Colombia: You've Got Me Under Your Skin


August 4, 2009: In the last few weeks, troops have raided larger FARC camps and found large stocks of foreign weapons. The Swedish made AT4 rocket launchers found were definitely Venezuelan, and Sweden has been pressing Venezuela to explain how these weapons were transferred to a terrorist organization in a neighboring country. Venezuela has responded to these queries, as well as complaints from Colombia, by accusing the United States and Colombia of trying to destabilize Venezuela with lies and false accusations.

Colombia exports about half a billion dollars worth of goods a month to Venezuela, while importing only about a tenth as much. Hugo Chavez, the revolutionary socialist president of Venezuela, has already ruined his economy, and shutting down trade with Colombia is just another example of how he did it. When Chavez is caught in a lie, as with the Swedish AT4 rockets, he does crazy things in an attempt to deflect attention from the lie in question. This works, to an extent. But in this case, Colombia has revealed that it seized the AT4s last October, had their serial numbers checked by the Swedish manufacturer (which revealed the AT4s had been sold to Venezuela back in the 1980s) and then quietly notified Venezuela two months ago.  So far, Venezuela has withdrawn its ambassador and threatened to sever diplomatic relations, and cut trade. But the international pressure (Sweden has a good reputation in these matters), also caused Venezuela to say it would investigate the charges.
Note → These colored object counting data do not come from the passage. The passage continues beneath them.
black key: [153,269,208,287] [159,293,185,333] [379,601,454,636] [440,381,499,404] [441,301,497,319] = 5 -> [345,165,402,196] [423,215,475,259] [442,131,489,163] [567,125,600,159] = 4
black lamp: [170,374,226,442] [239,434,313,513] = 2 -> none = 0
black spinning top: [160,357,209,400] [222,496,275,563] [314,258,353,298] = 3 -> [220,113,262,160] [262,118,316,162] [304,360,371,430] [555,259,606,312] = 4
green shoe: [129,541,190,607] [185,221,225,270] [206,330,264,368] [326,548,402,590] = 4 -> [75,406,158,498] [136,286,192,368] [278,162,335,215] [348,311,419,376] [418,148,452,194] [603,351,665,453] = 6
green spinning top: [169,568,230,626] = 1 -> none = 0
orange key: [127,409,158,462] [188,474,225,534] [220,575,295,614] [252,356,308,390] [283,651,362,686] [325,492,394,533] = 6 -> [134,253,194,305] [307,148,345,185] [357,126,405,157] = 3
The government has found evidence of FARC and ELN using weapons from over two dozen nations, and all are being approached to help stop the smuggling which is still letting weapons get to the rebels.

The government disarmed 256 rebels last month, and has disarmed 19,553 rebels (mainly FARC, AUC and ELN) and drug gang members in the last seven years.
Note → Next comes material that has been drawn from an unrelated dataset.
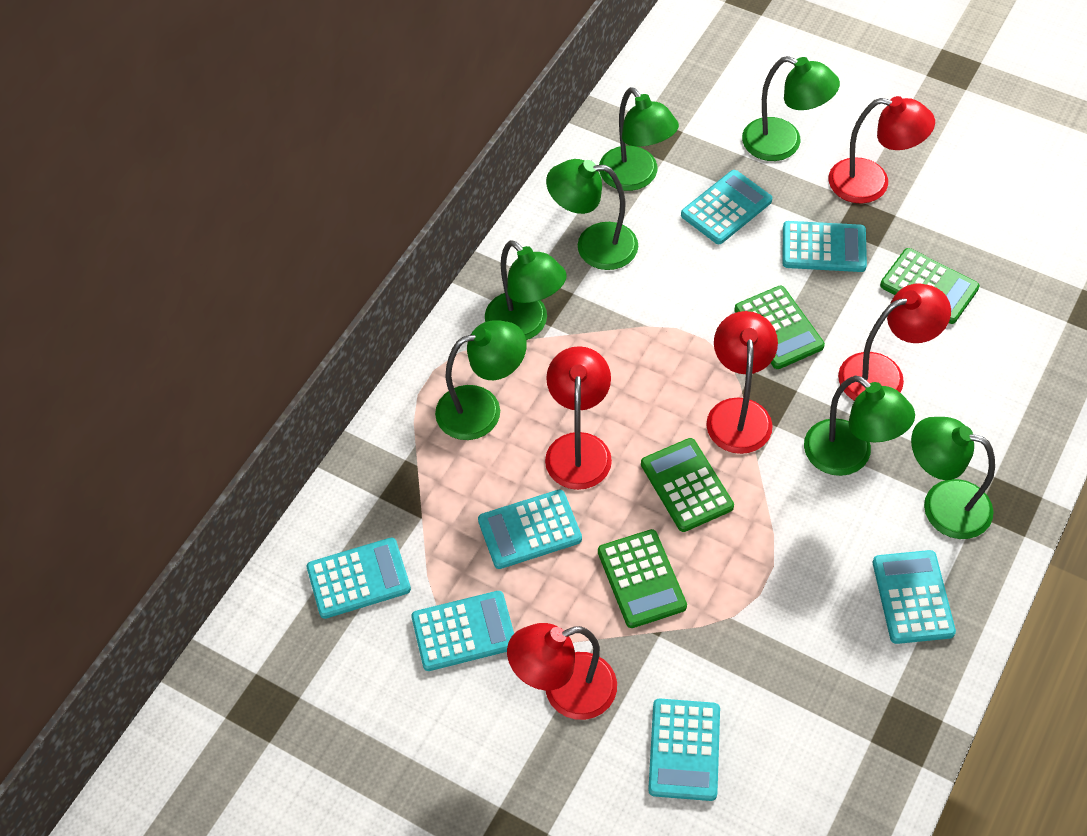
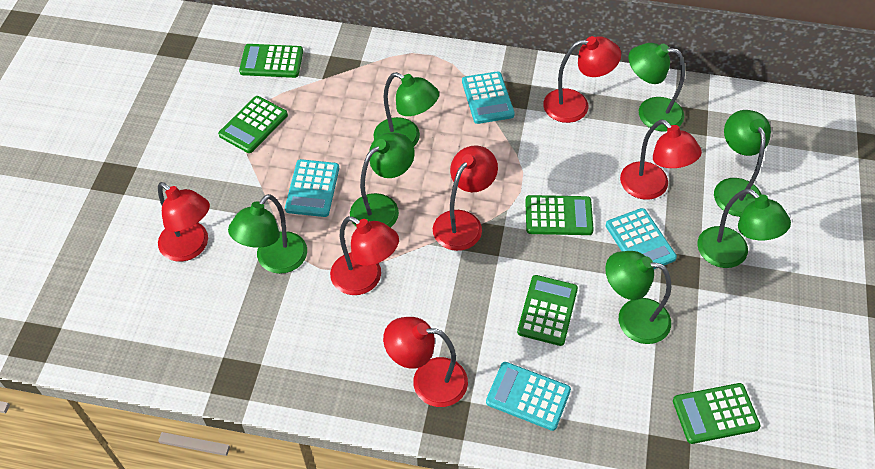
green calculator: [598,529,687,628] [641,438,734,532] [734,286,825,369] [880,248,980,324] = 4 -> [218,96,288,153] [239,44,303,78] [517,275,578,346] [525,195,594,235] [673,383,761,444] = 5
red lamp: [507,623,617,720] [545,346,612,490] [706,311,778,454] [829,96,935,204] [838,284,951,401] = 5 -> [158,182,210,262] [330,216,399,295] [383,317,468,407] [433,145,498,251] [543,36,621,123] [620,119,702,200] = 6
turquoise calculator: [307,537,411,619] [411,591,514,671] [478,489,582,569] [648,698,720,801] [681,170,772,244] [782,221,867,272] [873,550,956,644] = 7 -> [285,159,339,217] [462,71,515,124] [486,362,571,431] [606,208,677,269] = 4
The government has begun a program to return property (mainly land) stolen by leftist rebels or drug gangs (using a combination of fraud and force). But the same problems are now developing in the more remote border areas that FARC and the drug gangs have been driven to. This violence and fraud is now being applied to the Indian tribes, that live in remote areas partly to avoid this kind of treatment.

August 3, 2009: In Central Colombia, the air force and army attacked a FARC camp housing some 200 rebels. At least 14 rebels were killed, while the rest fled. Losing their camp is a big shot to morale, and causes many rebels to desert and accept the government amnesty.
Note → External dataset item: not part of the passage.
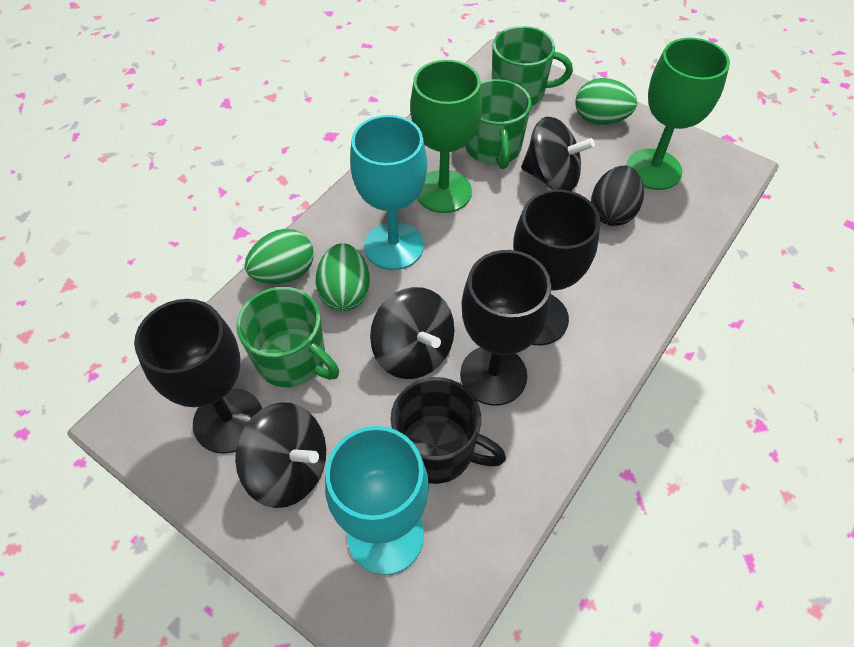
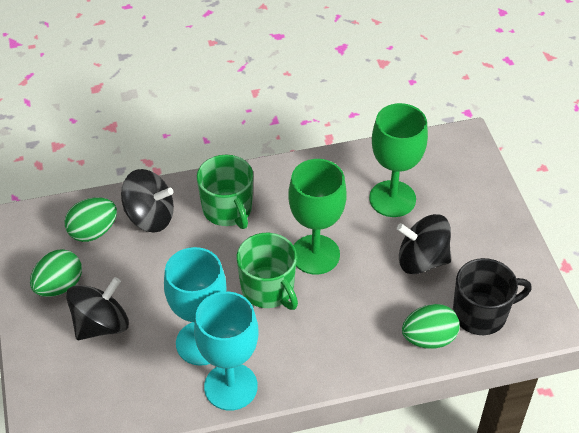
black egg: [591,166,644,226] = 1 -> none = 0
black goblet: [134,299,262,454] [460,250,551,406] [513,189,601,345] = 3 -> none = 0
green mug: [236,287,339,387] [465,79,532,169] [492,26,573,106] = 3 -> [197,155,253,229] [236,233,298,310] = 2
August 2, 2009: In the southwest, police found and disabled a dozen bombs that were meant to disrupt the electricity supply.

August 1, 2009: Fifteen soldiers were convicted of murdering civilians, and presenting the corpses as dead rebels or gangsters. The soldiers were sentenced to 30 years in prison. As many as 1,500 poor or homeless civilians may have been killed like this, by soldiers eager to show they were making progress against FARC and the drug gangs.

July 28, 2009:  Venezuela as ordered its borders closed, in reaction to Colombia allowing the United States to move its anti-drug operations (mostly reconnaissance) from Ecuador to Colombia. Venezuela sees this as part of a plan to eventually invade Venezuela with American or Colombian troops, and destroy the socialist revolution going on there.

July 27, 2009: On the Pacific coast, gunmen ambushed a boat, going up a river,  carrying coca eradication workers, killing three soldiers and two civilians.

July 25, 2009:  The air force detected and bombed a FARC camp, catching the rebels by surprise and killing 45 of them. Troops quickly moved in and recovered documents and other intelligence material.